Zmień se nicka z Przekorny na Czepliwy :D
Precyzuję - owszem, odpowiedziałem na prośbę, ale nie skrytykowałem, nie zamieściłem żadnej złośliwej uwagi, a na pewno nie zwyzywałem. To miałem na myśli.

Gość-anonimowiec

marek176cm # 2014-10-10

Dzięki Panie Go-an!

Choć podane przykłady są cenne, to są one jednak zaczerpnięte z POEZJI, która może pozwolić sobie na tak niecodzienne formy.

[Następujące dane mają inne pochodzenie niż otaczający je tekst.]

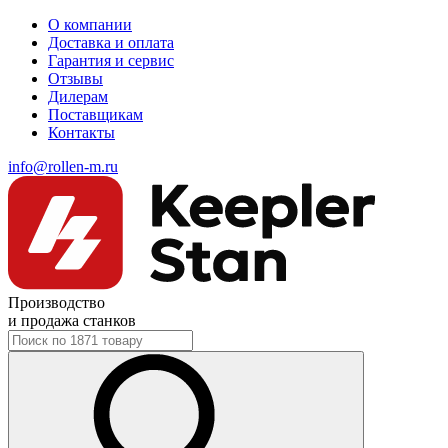
О компании
Доставка и оплата
Гарантия и сервис
Отзывы
Дилерам
Поставщикам
Контакты
info@rollen-m.ru
Производство
и продажа станков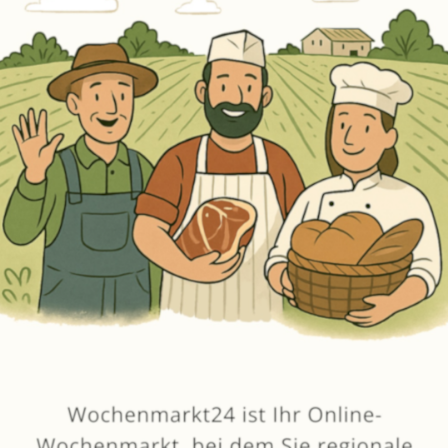
Erneut kaufen
(Diese Artikel sortieren & bewerten)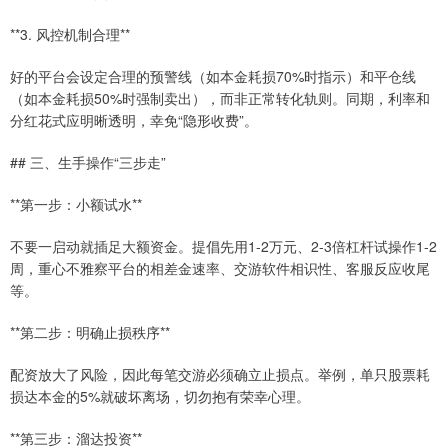
**3. 风控机制合理**
好的平台会设定合理的预警线（如本金耗损70%时指示）和平仓线
（如本金耗损50%时强制卖出），而非正常转化轨则。同期，利率和
分红花式应明晰透明，幸免“隐形收费”。
## 三、生手操作“三步走”
**第一步：小额试水**
不要一启动就插足大额资金。提倡先用1-2万元、2-3倍杠杆试操作1-2
周，重心不雅察平台的相差金速率、交游软件相识性、客服反应收尾
等。
**第二步：明确止损秩序**
配资放大了风险，因此每笔交游必须确立止损点。举例，单只股票耗
损达本金的5%就破坏离场，切勿抱有荣幸心理。
**第三步：溜达投资**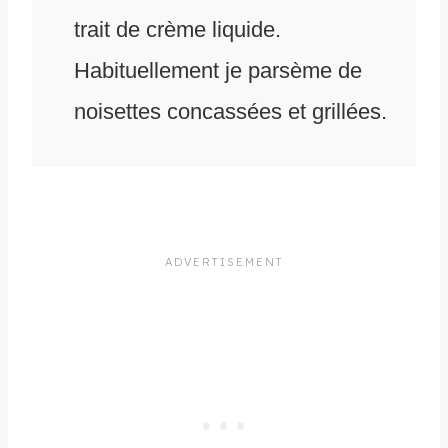
trait de crème liquide.
Habituellement je parsème de
noisettes concassées et grillées.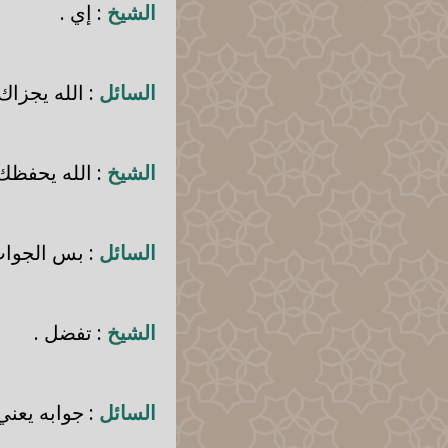
الشيخ
: إي .
السائل
: الله يجزاك 
الشيخ
: الله يحفظك
السائل
: بس الجواب
الشيخ
: تفضل .
السائل
: جوابه يعني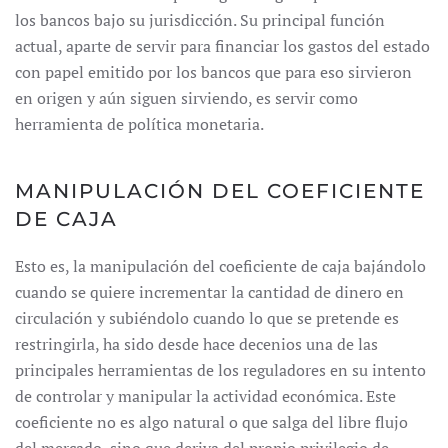
los bancos bajo su jurisdicción. Su principal función
actual, aparte de servir para financiar los gastos del estado
con papel emitido por los bancos que para eso sirvieron
en origen y aún siguen sirviendo, es servir como
herramienta de política monetaria.
MANIPULACIÓN DEL COEFICIENTE
DE CAJA
Esto es, la manipulación del coeficiente de caja bajándolo
cuando se quiere incrementar la cantidad de dinero en
circulación y subiéndolo cuando lo que se pretende es
restringirla, ha sido desde hace decenios una de las
principales herramientas de los reguladores en su intento
de controlar y manipular la actividad económica. Este
coeficiente no es algo natural o que salga del libre flujo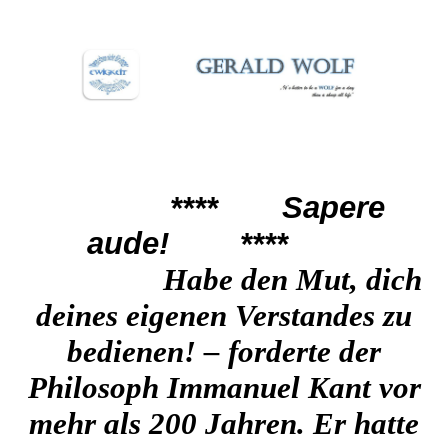
****
Sapere
aude!
****
Habe den Mut, dich
deines eigenen Vers
tandes zu
bedienen! – forderte der
Philosoph Immanuel Kant vor
mehr als 200 Jahren. Er hatte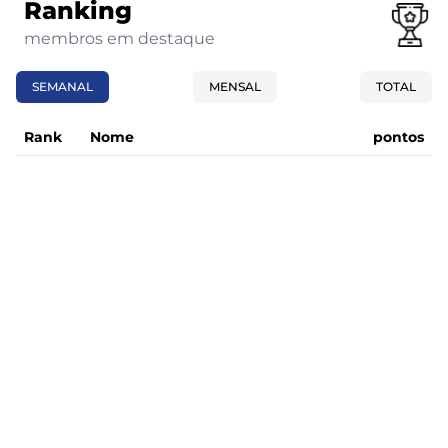
Ranking
membros em destaque
SEMANAL
MENSAL
TOTAL
Rank
Nome
pontos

Żyjąc z dnia na dzień, zabiegani, gdy (u)słyszymy słowo <tchy> - jeśli uda nam się je kiedyś USŁYSZEĆ, a nie przeczytać - zapewne wówczas przystaniemy, by się spytać: Co to, u licha, znaczy?

M176c / W

fanmirnala # 2014-10-11

"Go-an"
Dziwaczne, wolę G-a.

@G-a :)
Wiedz, że takowym "dzięki" nieraz próbował karmić przekornego czy Mirnala, a potem ni z tego, ni z owego jakiś atak, kretyńska poprawka. Teraz wykorzystał Twego "Czepliwego". Sprzedałeś mu licencję? ;)

marek176cm # 2014-10-11

Na temat stosowności użytego przeze mnie skrótu <Go-an> może wypowiadać się jedynie [gość-anonimowiec], a nie byle kto.